Undergraduate philosophy papers aren't supposed to be particularly politically correct. Graders don't mark you down if you use words like 'mankind,' in my experience. They are more concerned with the way your argument plays out, whether the premises are correct and the conclusion follows from the premises, whether its valid, etc. However, you have to be very careful when writing a philosophical paper on identity and use number-neutral, rather than gender-neutral, language. For example: instead of saying 'the identity of this one is the same as that one,' you say: 'f is g, and f's being g consists in...and is indicated by...' Etc. You also can't use words like 'soul' or 'person,' until you've established what identity is and how it relates to the soul. So. Yes. I was told to use number-neutral language, rather than gender-neutral language. Heeeh!

Also, remember what I said about people being honest in the philosophy department? In a class that has to do with epistemology, Berkeley was brought up along with his notion that God perceives everything and so, when one leaves the room, the things perceived remain in being. A student raised his hand and asked "In this atheistic...or agnostic era, do eminent philosophers still...believe in God?" The answer the professor gave ran along the lines of "Yes, but I think there is pressure on theistic philosophers to hide their beliefs. If you read them, you get the idea that God plays a very small part - but actually, He's [Notice the 'He'] really big in the background."

Another student raised her hand. "Do you think they (theistic philosophers) are trying to hide their arguments because they realize they are seriously flawed?"

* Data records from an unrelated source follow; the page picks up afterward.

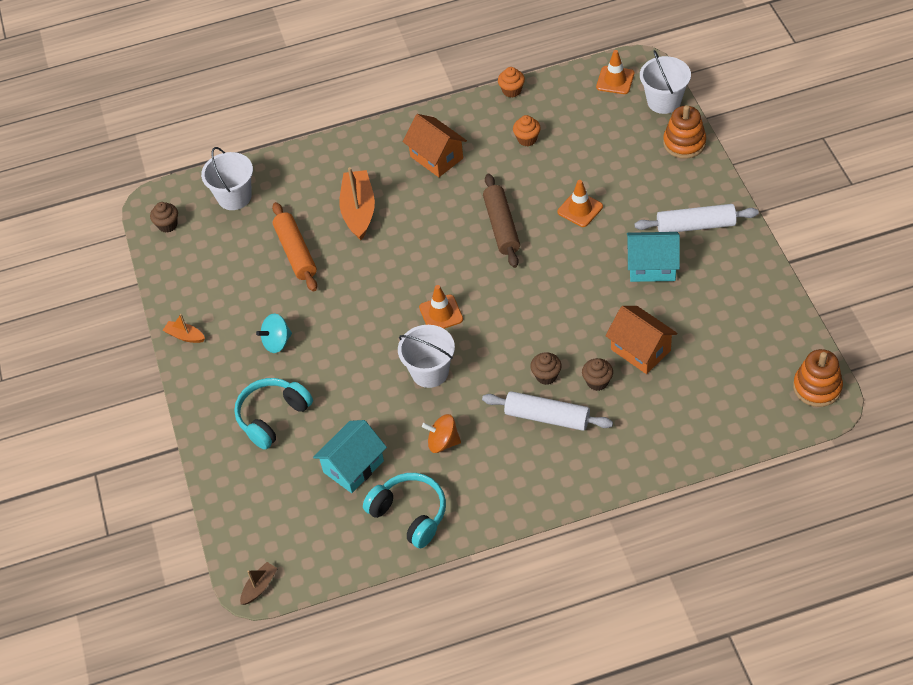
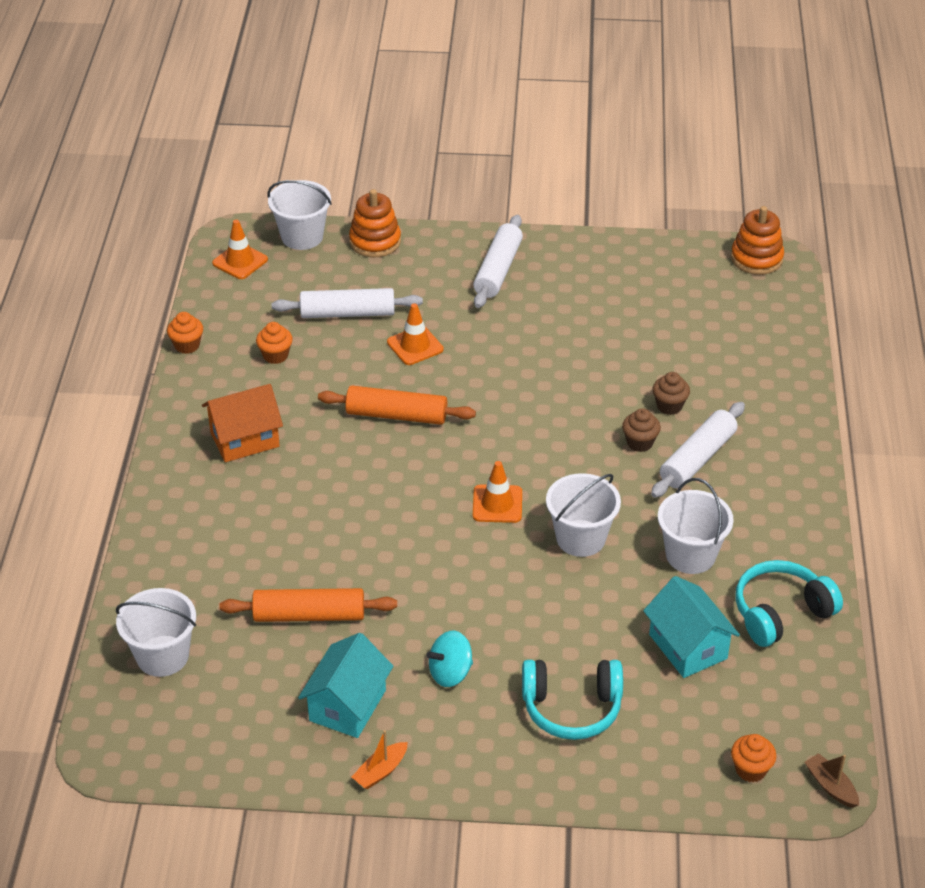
camera: 75 degrees left, 10 degrees down
(167, 225) = (160, 745): brown cupcake -> none
(257, 535) = (750, 769): none -> orange cupcake
(273, 417) = (571, 707): turquoise headphones -> turquoise headphones turned 60 degrees counterclockwise
(277, 342) = (450, 673): turquoise spinning top -> turquoise spinning top turned 75 degrees clockwise
(359, 211) = (281, 534): orange boat -> none
(443, 442) = (690, 555): orange spinning top -> white bucket
(501, 226) = (396, 415): brown rolling pin -> orange rolling pin
(593, 159) = (347, 313): none -> white rolling pin
(640, 350) = (644, 361): orange house -> none
(652, 267) = (534, 318): turquoise house -> turquoise house (348, 705)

The professor responded emphatically: "No. Actually, their arguments are quite compelling. I've sat down in bars with some of these creationists and chatted late into the night - these are highly intelligent people and they know what they're doing...I've gone to conferences at Notre Dame thinking I would hear one thing, and heard something completely different. Sometimes I wish I didn't know so much about God...There is just pressure on them to not mention God, and I think that's a bad thing. It would be a lot more productive if we were actually honest and said what we meant. But don't worry - we'll come back to God later in the class. God will come back."

...I like this professor.

Wednesday, January 24, 2007

Don't Give Up on the Jesuits

So you've heard about the antics of the Jesuits and their neo-modernism over and over again - and you may have all but given up on their order (I'm referring more to the comments-section in this link), considering the few orthodox ones to be a dying breed.

Don't be so sure.

On this feast of the Annunciation of Our Lord, we, the leadership of the Jesuits in the United States, fervently renew our opposition to abortion and our support for the unborn.

When early Christians began to reflect on their faith in Jesus of Nazareth as Christ and Lord, they concluded that abortion was a grave sin. To believe in the mystery of the Incarnation, in God’s wondrous decision to become human and take on the life of our natural existence of conception, birth, maturation, and death, commits one to affirm the dignity and sacredness of human life from conception to death.

This is a sign of hope. Or a hopeful sign. I've also met several Jesuit seminarians, and they have impressed me as being solid young men, faithful to the Church and our Holy Father.